### Extract

The results here show whether the assessment results of code characteristics are associated with respondents’ experiences. Table 16 presents code characteristics and corresponding p and Chi-Square values for every characteristic.

Table 16 Chi-Square test results per code characteristic: experience and assessment

The p-value for “multiple tasks” is small (0.04), indicating a statistical difference between assessments of “more experienced” and “less experienced” respondents. In this case, the data suggest that according to “more experienced” respondents, the number of “multiple tasks” in a unit of code has more influence in complexity increase compared with the assessment of “less experienced respondents”. The rest of the p-values are statistically significant, showing no association between assessment results and respondents’ experience. In the case of “lack of structure”, one of the values was less than five when calculating the estimated frequencies of its contingency table so it was not possible to conduct a meaningful test (marked NA in the table).

4.6.3 Type of Job and Assessment of Complexity Influence on Maintenance Time

The results here show whether the assessment results of “complexity influence on maintenance time” is associated with respondents’ “type of job”. The Chi-Square test that was performed based on Table 10 shows a large p-value, p = 0.484 (Chi-Sq. = 1.453), indicating no statistical significance. This means the assessment results of complexity influence on maintenance time are not statistically different across different jobs.

4.6.4 Respondent’ Experience and Assessment of Complexity Influence on Maintenance Time

The results here show whether the assessment results of “complexity influence on maintenance time” is associated with respondents’ “experience”. The Chi-Square test that was performed based on Table 11 shows a large p-value, p = 0.831 (Chi-Sq. = 0.831), indicating no statistical significance. This means the assessment results of complexity influence on maintainability cannot be statistically different due to respondents’ experience.

5 Discussion

Code Characteristics as Complexity Triggers (RQ 1)

We have proposed eleven code characteristics in this survey, two of which,nesting depth and lack of structure, strongly influenced complexity. Compared to other characteristics, these two are usually avoidable because deeply nested blocks can be averted by using the “return” statement or creating additional function calls. It is also possible to write highly structured code by using meaningful names of function and variables, maintaining line length within good limits, keeping indentations consistent, etc. Other characteristics, such as the number of operators, control statements or function calls, usually cannot be avoided since they are tightly associated with problem complexity.

######
### Dataset excerpts

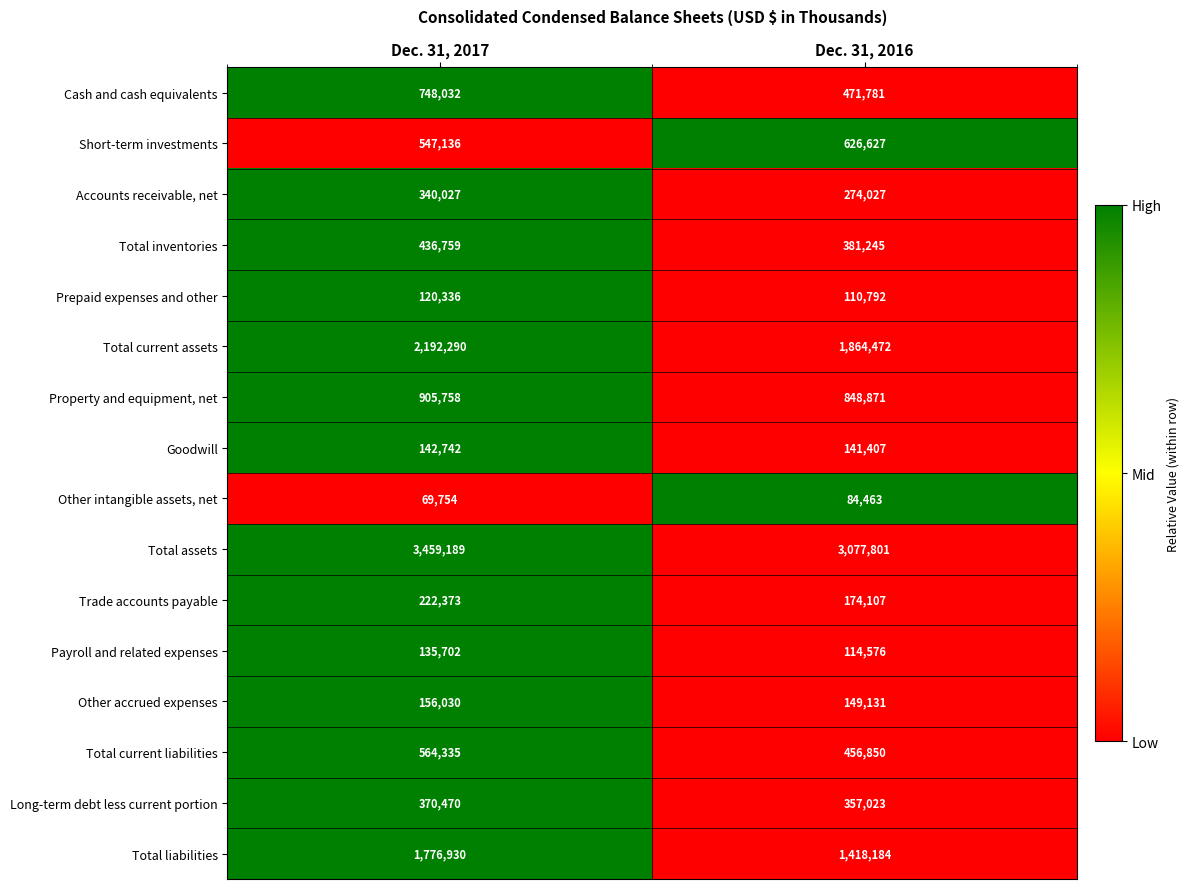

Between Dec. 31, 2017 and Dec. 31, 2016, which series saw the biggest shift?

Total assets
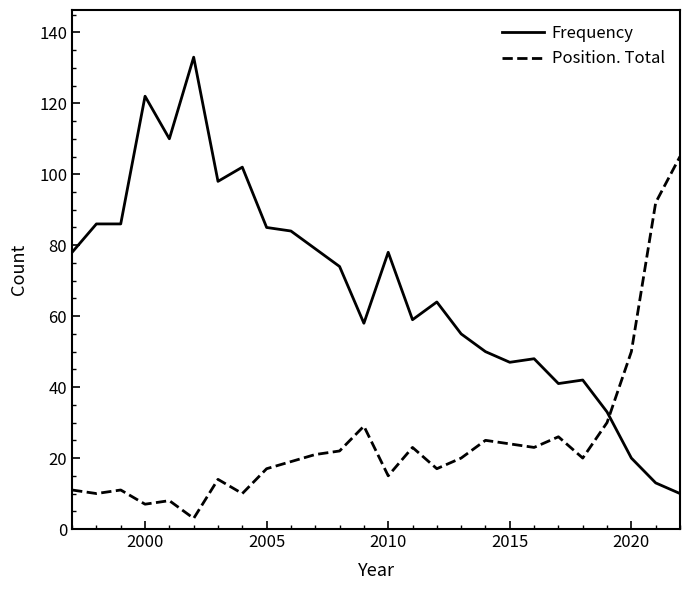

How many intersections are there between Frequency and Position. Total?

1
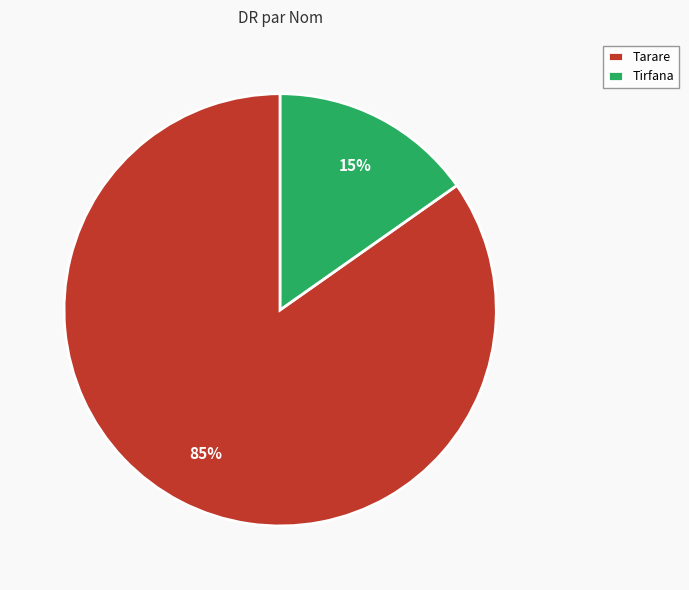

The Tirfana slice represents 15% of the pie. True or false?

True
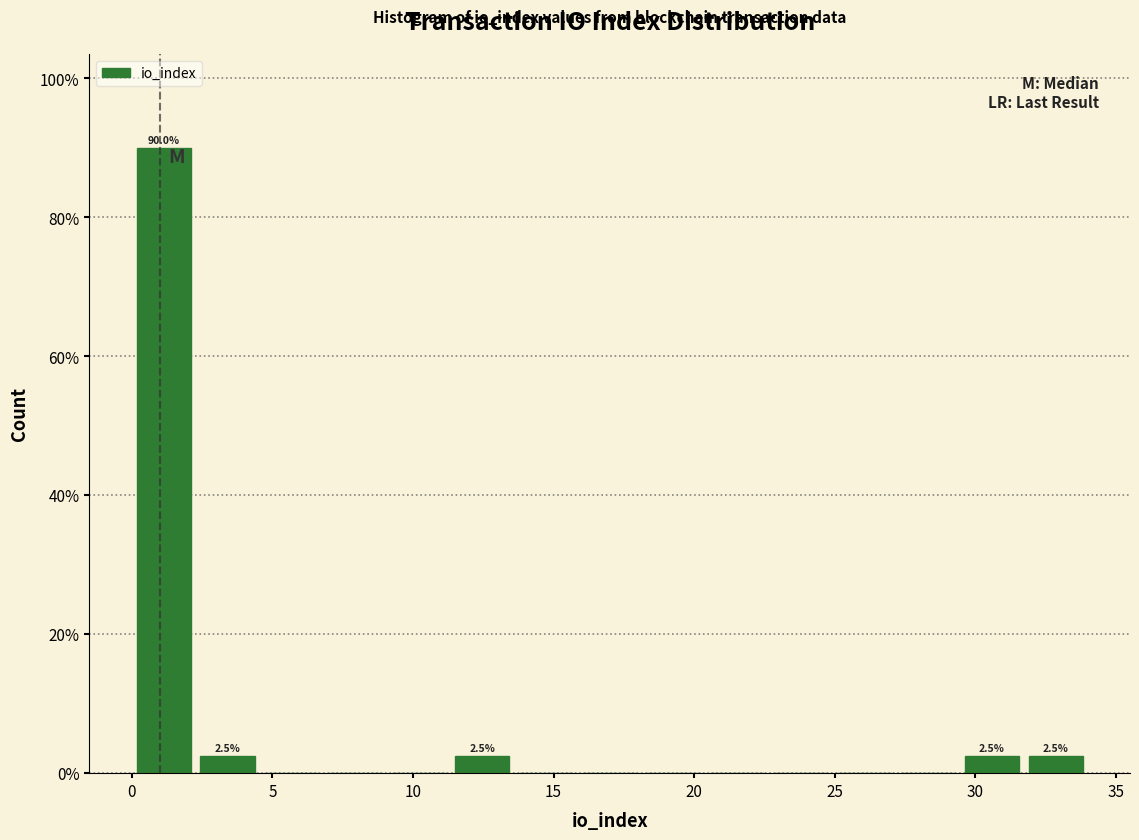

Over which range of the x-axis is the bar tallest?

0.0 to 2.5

######
### Dataset excerpts

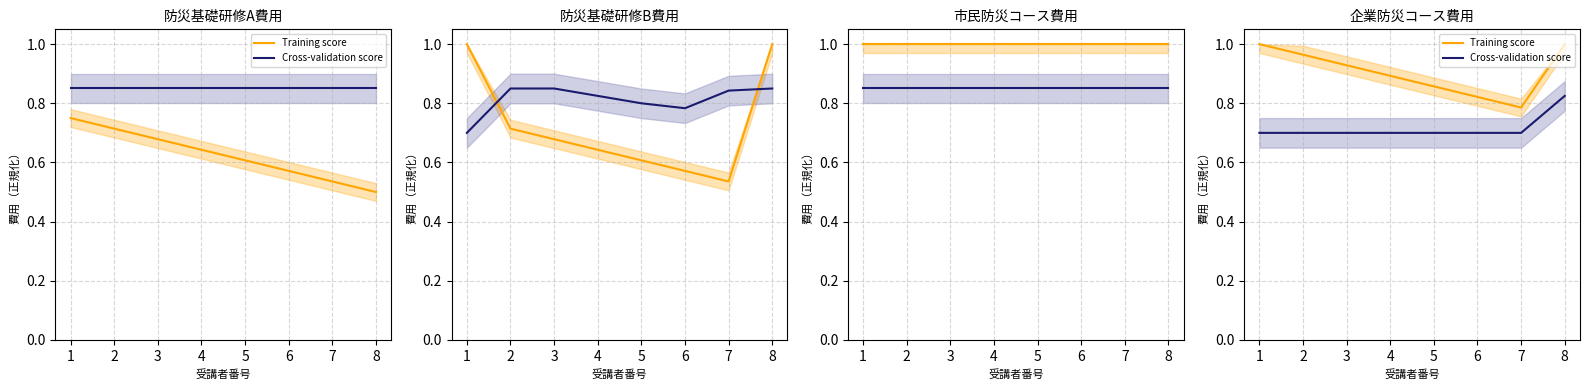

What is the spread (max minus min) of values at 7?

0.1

######

→ **To do**
A: Answer these short questions from the survey excerpt:
(i) What p-value is given for "multiple tasks"?
(ii) What p-value did the test of type of job against complexity influence on maintenance time show?
(iii) How many code characteristics were proposed in the survey?
B: Please carry the survey excerpt forward, picking up after its final sentence.
The records can be left aside; they play no part here.

→ **Response list**
A:
(i) 0.04
(ii) 0.484
(iii) Eleven

B:
Our results show that the main two complexity triggers might instead be related to accidental complexity, which can arise due to suboptimal design decisions. Our results also closely relate to a report by Glass (2002) that for every 25 % increase in problem complexity, there is a 100 % increase in complexity of the software solution. A natural question then follows: is it the accidental complexity that quadruples the increased complexity in the solution domain? We believe that there is great value in investing effort to answer this question with a further research because the results of RQ 4 show that complexity has a substantial influence on the maintenance time, which consumes 90 % of the total cost of software projects (Seacord et al 2003).

Figure 10 clearly shows that different complexity triggers (code characteristics) have significantly different levels of influence on complexity increase. This suggests that when creating a complexity measure, the relative differences of such influences should be considered otherwise the complexity measure will miss-estimate the perceived complexity of the given measurement entity. Moreover, when calculating complexity, the weighting for different characteristics can be derived from empirical estimates of code characteristics as complexity triggers. In our case, for example, the nesting depthwill have a higher coefficient in complexity calculation than the number of operators.

The Influence of Code Complexity on Internal Code Quality Attributes (RQ 2)

The results suggest that readability, understandability and modifiability of the code are highly affected by complexity. These results, and those of RQ 1, entail a straightforward conclusion: nested blocks and poorly structured code are the main contributors (at least among the proposed eleven characteristics) in making code hard to read, understand and modify. This conclusion may provide good insight for programmers in order to develop understandable code.

The Use of Complexity Measures in the Industry (RQ 3)

This part of the survey included only the popular code complexity measures; however, there was an empty field where respondents could register other measures that they used. The results show that all of the measures are used rarely in the collaborating companies, and that respondents have never considered any other complexity measures. There are at least two clear arguments for these results:

  1. 1.

    Either the measures are not satisfactorily good at predicting problem areas,

  2. 2.

    Or the measures are good enough (particularly when used in combination), but software engineers need help in understanding how they can optimally use these measures to locate problem areas and improve the code.

There are also valid perspectives to support both arguments:

  1. 1.

    Designing measures should not be based merely on theoretical frameworks because the weighting for different complexity triggers that are considered in complexity measurement can only be derived from empirical data.

  2. 2.

    Complexity measures should be evaluated not only for defect prediction, but also for how well they can both locate complex code areas and indicate necessary improvements.

The Influence of Complexity on Maintenance Time of the Code (RQ 4)

If we were to believe the statistical modes of the results then clearly, complexity management can potentially decrease maintenance time by a multiple factor.

Cross-Sectional Data Analysis (RQ 5)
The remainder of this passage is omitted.